### Task details
Please print the data again exactly as given.

### Given information

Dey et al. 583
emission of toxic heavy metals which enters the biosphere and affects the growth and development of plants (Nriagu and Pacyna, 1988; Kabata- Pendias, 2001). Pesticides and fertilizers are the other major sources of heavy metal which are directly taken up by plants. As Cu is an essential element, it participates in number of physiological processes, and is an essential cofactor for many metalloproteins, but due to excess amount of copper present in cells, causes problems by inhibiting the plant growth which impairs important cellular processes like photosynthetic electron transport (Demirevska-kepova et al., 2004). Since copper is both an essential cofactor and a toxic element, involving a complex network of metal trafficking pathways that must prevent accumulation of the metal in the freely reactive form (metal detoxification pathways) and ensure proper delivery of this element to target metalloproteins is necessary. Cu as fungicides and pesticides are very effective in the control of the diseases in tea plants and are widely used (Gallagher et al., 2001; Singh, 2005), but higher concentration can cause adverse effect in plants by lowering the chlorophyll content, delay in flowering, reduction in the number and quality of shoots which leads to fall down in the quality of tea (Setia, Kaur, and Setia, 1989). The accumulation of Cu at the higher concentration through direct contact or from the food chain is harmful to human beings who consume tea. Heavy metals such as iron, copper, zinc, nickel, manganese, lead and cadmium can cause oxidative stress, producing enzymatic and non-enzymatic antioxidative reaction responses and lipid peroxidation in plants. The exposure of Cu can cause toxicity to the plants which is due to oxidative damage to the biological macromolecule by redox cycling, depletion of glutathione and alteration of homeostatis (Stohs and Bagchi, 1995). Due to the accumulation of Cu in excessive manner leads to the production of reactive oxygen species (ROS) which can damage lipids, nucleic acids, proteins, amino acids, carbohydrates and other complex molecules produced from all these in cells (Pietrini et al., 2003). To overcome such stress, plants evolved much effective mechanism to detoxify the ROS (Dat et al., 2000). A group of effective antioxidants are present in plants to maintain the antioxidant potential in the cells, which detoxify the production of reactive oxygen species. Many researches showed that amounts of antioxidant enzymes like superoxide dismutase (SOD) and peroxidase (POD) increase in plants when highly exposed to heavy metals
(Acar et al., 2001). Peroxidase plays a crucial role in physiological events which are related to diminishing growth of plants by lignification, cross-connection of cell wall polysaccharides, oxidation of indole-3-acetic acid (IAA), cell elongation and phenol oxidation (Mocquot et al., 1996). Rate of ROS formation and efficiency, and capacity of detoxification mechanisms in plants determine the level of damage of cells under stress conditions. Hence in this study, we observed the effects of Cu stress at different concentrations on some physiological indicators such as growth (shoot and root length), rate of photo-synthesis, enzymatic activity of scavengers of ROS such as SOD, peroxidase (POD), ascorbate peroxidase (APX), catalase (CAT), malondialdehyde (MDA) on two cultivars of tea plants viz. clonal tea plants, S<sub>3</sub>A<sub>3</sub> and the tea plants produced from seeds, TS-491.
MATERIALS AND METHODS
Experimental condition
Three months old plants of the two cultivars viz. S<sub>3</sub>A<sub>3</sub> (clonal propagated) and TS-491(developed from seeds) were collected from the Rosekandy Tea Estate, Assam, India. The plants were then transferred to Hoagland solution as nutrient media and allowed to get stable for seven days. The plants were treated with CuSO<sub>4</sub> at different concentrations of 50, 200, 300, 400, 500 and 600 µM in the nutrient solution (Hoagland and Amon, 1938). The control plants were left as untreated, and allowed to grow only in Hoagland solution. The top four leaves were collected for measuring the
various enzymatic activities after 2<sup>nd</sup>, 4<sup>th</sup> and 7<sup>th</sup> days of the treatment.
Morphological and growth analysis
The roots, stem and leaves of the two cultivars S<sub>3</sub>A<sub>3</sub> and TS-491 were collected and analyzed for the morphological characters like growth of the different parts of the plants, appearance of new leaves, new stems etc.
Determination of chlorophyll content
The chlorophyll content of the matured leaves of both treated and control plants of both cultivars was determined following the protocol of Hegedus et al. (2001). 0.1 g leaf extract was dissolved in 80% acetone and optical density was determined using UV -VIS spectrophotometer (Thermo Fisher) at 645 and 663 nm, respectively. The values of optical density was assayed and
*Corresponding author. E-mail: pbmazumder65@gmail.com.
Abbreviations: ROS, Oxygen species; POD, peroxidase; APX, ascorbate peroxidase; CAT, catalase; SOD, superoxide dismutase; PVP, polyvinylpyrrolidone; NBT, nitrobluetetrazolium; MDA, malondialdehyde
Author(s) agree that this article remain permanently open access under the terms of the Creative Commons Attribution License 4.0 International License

### Answer to this problem
Dey et al. 583
emission of toxic heavy metals which enters the biosphere and affects the growth and development of plants (Nriagu and Pacyna, 1988; Kabata- Pendias, 2001). Pesticides and fertilizers are the other major sources of heavy metal which are directly taken up by plants. As Cu is an essential element, it participates in number of physiological processes, and is an essential cofactor for many metalloproteins, but due to excess amount of copper present in cells, causes problems by inhibiting the plant growth which impairs important cellular processes like photosynthetic electron transport (Demirevska-kepova et al., 2004). Since copper is both an essential cofactor and a toxic element, involving a complex network of metal trafficking pathways that must prevent accumulation of the metal in the freely reactive form (metal detoxification pathways) and ensure proper delivery of this element to target metalloproteins is necessary. Cu as fungicides and pesticides are very effective in the control of the diseases in tea plants and are widely used (Gallagher et al., 2001; Singh, 2005), but higher concentration can cause adverse effect in plants by lowering the chlorophyll content, delay in flowering, reduction in the number and quality of shoots which leads to fall down in the quality of tea (Setia, Kaur, and Setia, 1989). The accumulation of Cu at the higher concentration through direct contact or from the food chain is harmful to human beings who consume tea. Heavy metals such as iron, copper, zinc, nickel, manganese, lead and cadmium can cause oxidative stress, producing enzymatic and non-enzymatic antioxidative reaction responses and lipid peroxidation in plants. The exposure of Cu can cause toxicity to the plants which is due to oxidative damage to the biological macromolecule by redox cycling, depletion of glutathione and alteration of homeostatis (Stohs and Bagchi, 1995). Due to the accumulation of Cu in excessive manner leads to the production of reactive oxygen species (ROS) which can damage lipids, nucleic acids, proteins, amino acids, carbohydrates and other complex molecules produced from all these in cells (Pietrini et al., 2003). To overcome such stress, plants evolved much effective mechanism to detoxify the ROS (Dat et al., 2000). A group of effective antioxidants are present in plants to maintain the antioxidant potential in the cells, which detoxify the production of reactive oxygen species. Many researches showed that amounts of antioxidant enzymes like superoxide dismutase (SOD) and peroxidase (POD) increase in plants when highly exposed to heavy metals
(Acar et al., 2001). Peroxidase plays a crucial role in physiological events which are related to diminishing growth of plants by lignification, cross-connection of cell wall polysaccharides, oxidation of indole-3-acetic acid (IAA), cell elongation and phenol oxidation (Mocquot et al., 1996). Rate of ROS formation and efficiency, and capacity of detoxification mechanisms in plants determine the level of damage of cells under stress conditions. Hence in this study, we observed the effects of Cu stress at different concentrations on some physiological indicators such as growth (shoot and root length), rate of photo-synthesis, enzymatic activity of scavengers of ROS such as SOD, peroxidase (POD), ascorbate peroxidase (APX), catalase (CAT), malondialdehyde (MDA) on two cultivars of tea plants viz. clonal tea plants, S<sub>3</sub>A<sub>3</sub> and the tea plants produced from seeds, TS-491.
MATERIALS AND METHODS
Experimental condition
Three months old plants of the two cultivars viz. S<sub>3</sub>A<sub>3</sub> (clonal propagated) and TS-491(developed from seeds) were collected from the Rosekandy Tea Estate, Assam, India. The plants were then transferred to Hoagland solution as nutrient media and allowed to get stable for seven days. The plants were treated with CuSO<sub>4</sub> at different concentrations of 50, 200, 300, 400, 500 and 600 µM in the nutrient solution (Hoagland and Amon, 1938). The control plants were left as untreated, and allowed to grow only in Hoagland solution. The top four leaves were collected for measuring the
various enzymatic activities after 2<sup>nd</sup>, 4<sup>th</sup> and 7<sup>th</sup> days of the treatment.
Morphological and growth analysis
The roots, stem and leaves of the two cultivars S<sub>3</sub>A<sub>3</sub> and TS-491 were collected and analyzed for the morphological characters like growth of the different parts of the plants, appearance of new leaves, new stems etc.
Determination of chlorophyll content
The chlorophyll content of the matured leaves of both treated and control plants of both cultivars was determined following the protocol of Hegedus et al. (2001). 0.1 g leaf extract was dissolved in 80% acetone and optical density was determined using UV -VIS spectrophotometer (Thermo Fisher) at 645 and 663 nm, respectively. The values of optical density was assayed and
*Corresponding author. E-mail: pbmazumder65@gmail.com.
Abbreviations: ROS, Oxygen species; POD, peroxidase; APX, ascorbate peroxidase; CAT, catalase; SOD, superoxide dismutase; PVP, polyvinylpyrrolidone; NBT, nitrobluetetrazolium; MDA, malondialdehyde
Author(s) agree that this article remain permanently open access under the terms of the Creative Commons Attribution License 4.0 International License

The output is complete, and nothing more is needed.